Helmuth Plessner kritisierte den Humanismus aus der Sicht des Historismus: Die Geschichte der eigenen und der fremder Kulturen habe gezeigt, dass die Selbstauffassung des Menschen im Sinne einer Idee, was der Mensch sein solle, vom Menschen selbst geschichtlich und unter kulturell-kontingenten Annahmen hervorgebracht worden sei, also keinen Anspruch auf allgemeine Geltung erheben könne. So zeige die Erfahrung
„daß die Selbstauffassung des Menschen als Selbst-Auffassung, als Mensch im Sinne einer […] »Idee« selbst ein Produkt seiner Geschichte bedeutet, die Idee Mensch, Menschlichkeit von »Menschen« eroberte Konzeptionen sind, denen das Schicksal alles Geschaffenen bereitet ist, untergehen […] zu können.“[28]

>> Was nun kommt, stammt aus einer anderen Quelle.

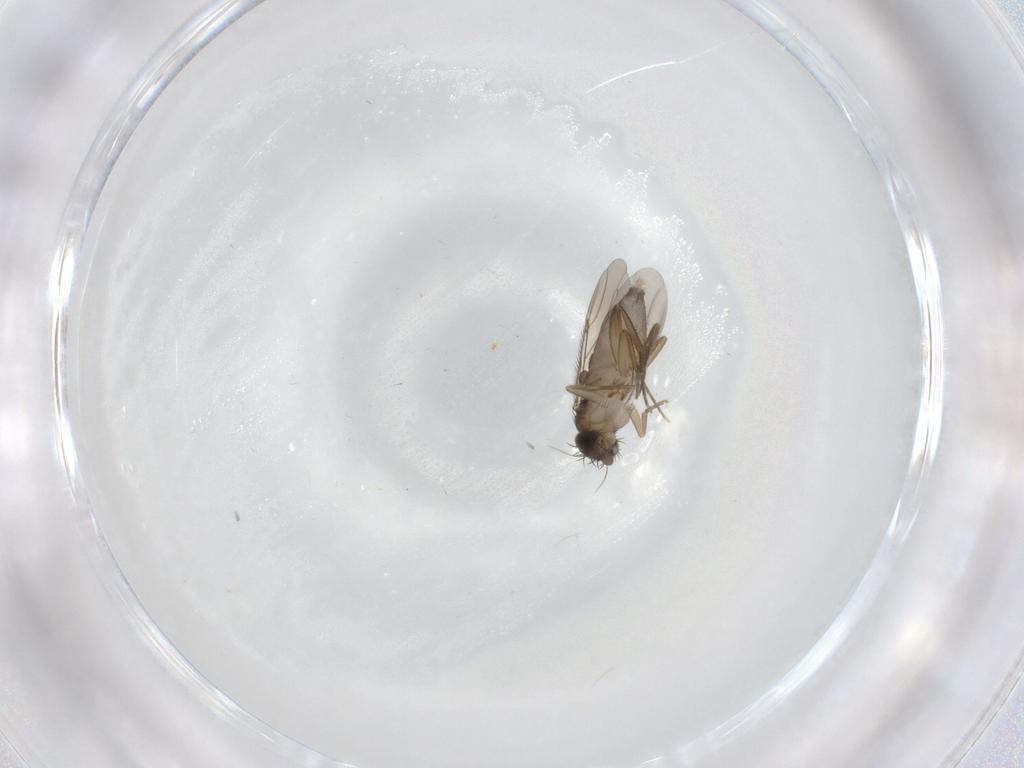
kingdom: Animalia
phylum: Arthropoda
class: Insecta
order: Diptera
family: Phoridae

Er setzt dem eine Anthropologie entgegen, die die wesentliche Unergründlichkeit des Menschen ins Zentrum stellt: Was der Mensch sei, lasse sich nicht ergründen, denn der Mensch sei kein abgeschlossenes, sondern ein unfertiges Wesen. Diese Einsicht beende auch die Überheblichkeit einer missionierenden christlich-europäischen Kultur, die meine, die Menschlichkeit erst den anderen Kulturen bringen zu müssen.